Se développer à sa mesure

Joël Monzée, docteur en neurosciences, commente sur ce que vivent les enfants après presque deux années scolaires dans un contexte pandémique.

Joël Monzée siège aux tables de travail mises en place par Jean-François Roberge, député de Chambly et ministre de l’Éducation. Il souligne d’entrée de jeu que, depuis le début de la crise, les enfants se sont adaptés de façon telle qu’ils en arrivent à un état de résignation plutôt que de résilience. « L’aspect scolaire, pour moi, est secondaire, car le cerveau a avant tout besoin de sécurité pour pouvoir arriver à se développer. Quand un enfant est résigné ou en suradaptation, son cerveau sera « en mode » figé et ne créera plus de nouvelles synapses », explique le docteur en neurosciences, auteur, conférencier et psychothérapeute, qui rappelle que la maturation du cerveau est dépendante des synapses.
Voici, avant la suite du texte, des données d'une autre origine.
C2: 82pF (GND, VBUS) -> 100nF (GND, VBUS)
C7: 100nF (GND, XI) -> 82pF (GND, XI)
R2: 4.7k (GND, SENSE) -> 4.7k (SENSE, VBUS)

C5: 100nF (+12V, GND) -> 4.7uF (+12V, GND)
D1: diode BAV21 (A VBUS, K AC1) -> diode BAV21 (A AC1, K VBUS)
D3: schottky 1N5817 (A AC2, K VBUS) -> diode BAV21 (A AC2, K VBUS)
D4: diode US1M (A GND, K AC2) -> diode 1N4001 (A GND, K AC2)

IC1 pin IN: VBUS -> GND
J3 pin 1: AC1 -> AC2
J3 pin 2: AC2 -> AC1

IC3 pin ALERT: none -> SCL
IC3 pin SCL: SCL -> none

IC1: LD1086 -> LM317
Il conçoit la réussite éducative plus largement, « simplement » que par la réussite scolaire. « Pour le moment, on est trop centrés sur une réussite en termes de bulletin, plutôt que de voir à quel point les enfants sont en détresse […] c’est comme si l’on voulait que les jeunes fonctionnent comme s’il n’y avait pas de crise sanitaire », met en reflet le docteur.

Des enfants à Julie Snyder

Un segment de l’émission La semaine des 4 Julie, animée par Julie Snyder, a semé la controverse dernièrement. Questionnés sur la vaccination obligatoire par l’animatrice, des élèves accompagnés de leur enseignante ont affirmé être vaccinés et en faveur de la vaccination obligatoire. « On ne devrait jamais instrumentaliser les enfants. Pour moi, c’est une question d’éthique. Au-delà de ce que les enfants ont nommé devant les caméras, je suis beaucoup plus dérangé par comment les adultes réagissaient », expose l’homme d’origine belge. Il fait ici référence à la vague de spectateurs qui s’est fait entendre, applaudissant les affirmations des enfants placés sous les projecteurs. « On les a encouragés à se prononcer sur un sujet qui les dépasse », complète-t-il à cet effet.
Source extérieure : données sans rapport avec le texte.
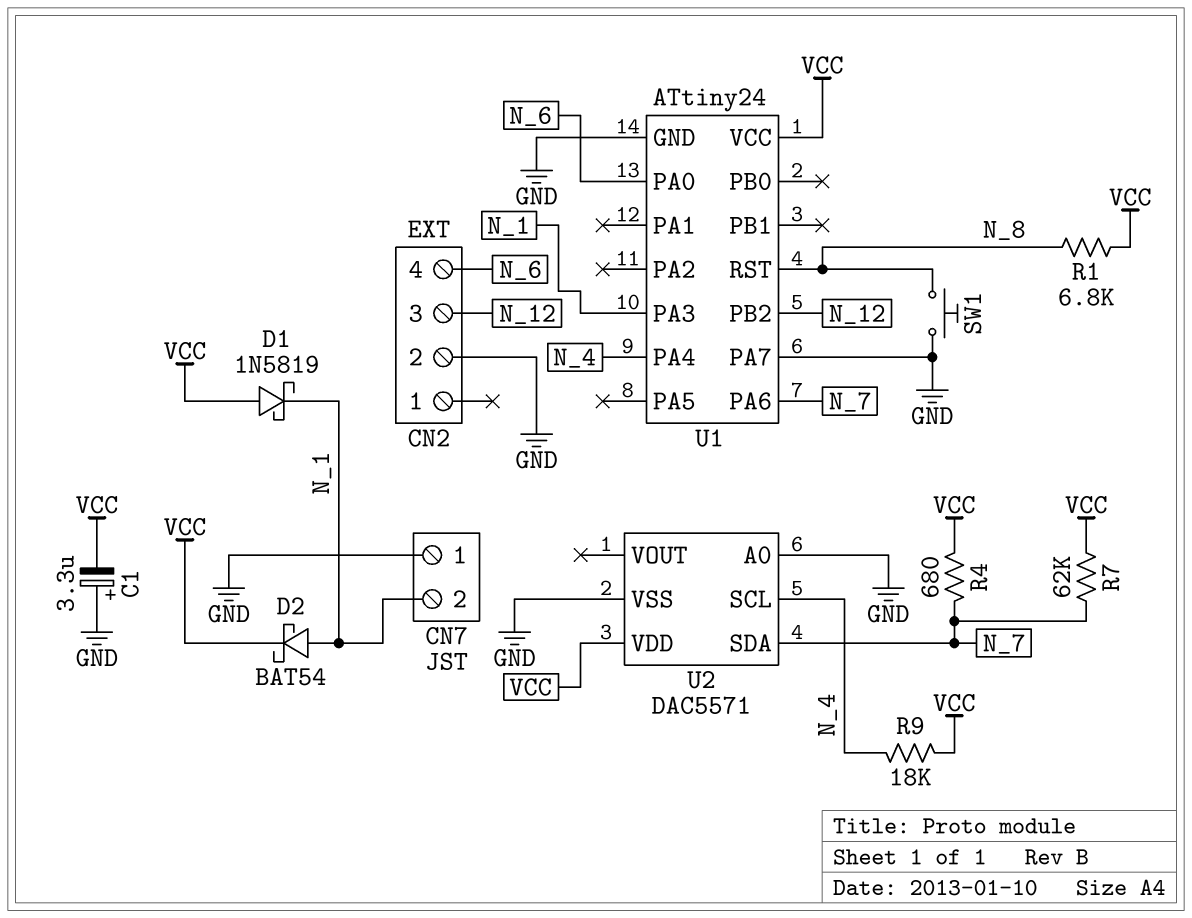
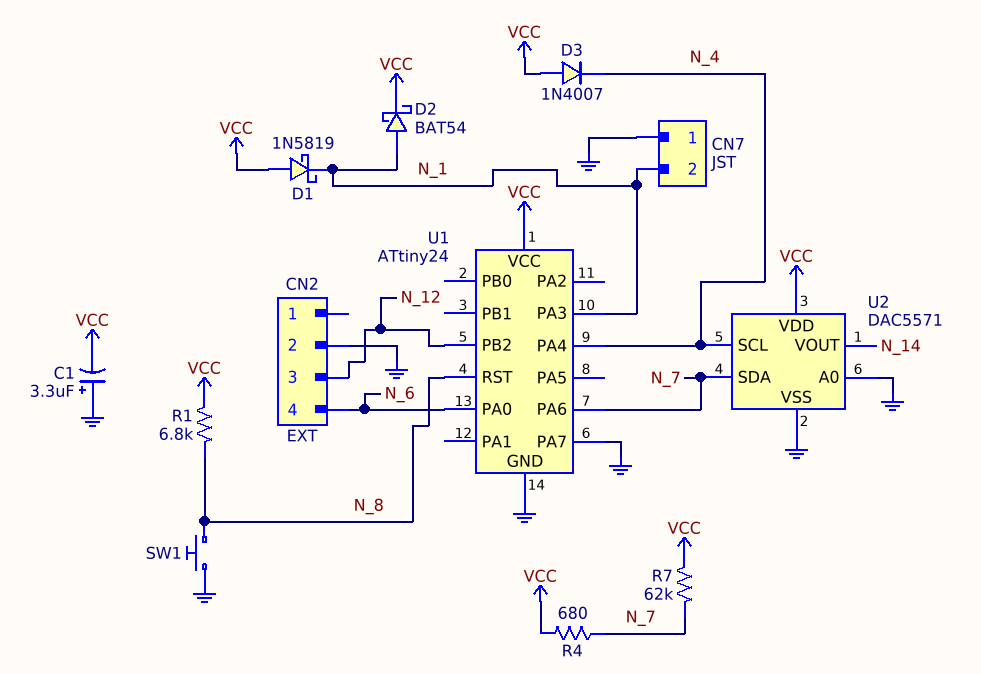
D3: none -> diode 1N4007 (A VCC, K N_4)
R9: 18k (N_4, VCC) -> none
U2 pin VOUT: none -> N_14

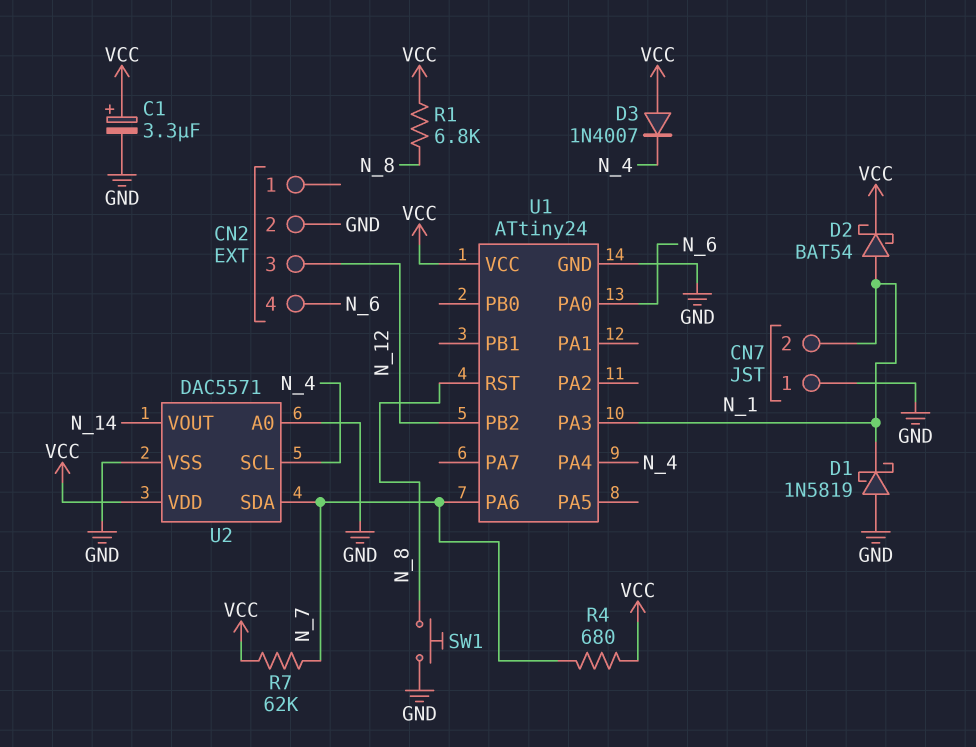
C1: 3.3uF (plus GND, minus VCC) -> 3.3uF (plus VCC, minus GND)
D1: schottky 1N5819 (A VCC, K N_1) -> schottky 1N5819 (A GND, K N_1)
U1 pin PA7: GND -> none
« On ne devrait jamais instrumentaliser les enfants. Pour moi, c’est une question d’éthique. » – Joël Monzée

Clivage et intimidation

La vaccination est entrée dans les écoles depuis quelques semaines. Des parents ont choisi de faire vacciner ou non leur enfant, scindant ceux-ci en deux groupes. Cette différenciation laisse place à un « danger » que cible Joël Monzée. « C’est une forme d’intimidation. Qu’elle soit pour des opinions en termes de santé, de religion, de couleur de peau ou d’une origine, c’est une forme d’intimidation à être proscrite ». Il met en perspective le paradoxe voulant que d’un côté, les enfants soient sensibilisés à l’intimidation et, de l’autre, que l’on tolère que des élèves soient mis à l’écart pour des raisons vaccinales. « Et ces enfants se font une idée selon l’horizon de leurs parents. Ils sont dans des conflits de loyauté énormes. On devrait protéger nos enfants par rapport à tout ça et encourager le respect des uns et des autres », rapporte M. Monzée.
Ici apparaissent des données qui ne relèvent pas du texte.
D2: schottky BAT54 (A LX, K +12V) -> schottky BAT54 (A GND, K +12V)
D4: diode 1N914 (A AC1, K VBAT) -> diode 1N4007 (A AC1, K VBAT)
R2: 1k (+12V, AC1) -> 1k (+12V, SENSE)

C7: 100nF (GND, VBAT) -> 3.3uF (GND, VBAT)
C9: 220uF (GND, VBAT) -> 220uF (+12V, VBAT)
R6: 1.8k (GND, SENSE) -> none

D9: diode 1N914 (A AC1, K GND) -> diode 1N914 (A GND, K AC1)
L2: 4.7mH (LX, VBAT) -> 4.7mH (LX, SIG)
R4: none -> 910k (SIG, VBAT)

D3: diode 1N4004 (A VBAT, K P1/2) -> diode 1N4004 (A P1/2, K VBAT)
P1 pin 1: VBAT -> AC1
« Quand on essaie de nous faire croire que l’autre est un ennemi qui pourrait nous tuer ou tuer notre grand-mère à travers un virus transmissible, ça fait en sorte que l’autre n’est pas un ami sur lequel je peux m’appuyer pour construire une société saine et sereine », relativise le docteur en neurosciences.

Sacrifier des enfants?

Est-ce que certains enfants seront sacrifiés et ne se remettront pas de ce contexte qui n’est pas nécessairement favorable à leur développement? « Tôt ou tard, il faudra s’adresser aux conséquences psychosociales de la manière dont on a géré la crise », convient Joël Monzée. Il ajoute comme élément de réponse que, du point de vue d’un infectiologue, « on a possiblement bien géré la crise. Peut-être même qu’il aurait été plus sévère ». Toutefois, dans une perspective d’expert psychosocial, « moi, je vois les effets collatéraux, je vois la détresse, je vois le suicide, je vois les familles qui se déchirent, je vois les enfants qui sont complètement perdus. Il faudra reconstruire. Si l’on ne fait rien, il y aura des séquelles ». À savoir si, actuellement, les enfants sont davantage en train d’être abîmés que protégés, Joël Monzée met en relief que la COVID-19 est dangereuse principalement pour les personnes âgées de plus 60 ans et celles dont la santé est vulnérable. « On a mis nos enfants et ados dans un contexte où ils doivent vivre pour des choses qui ne les concernent pas de manière directe. C’est aux adultes de protéger les enfants et pas aux enfants de protéger les adultes. On a oublié ça, ces dernières années », termine-t-il.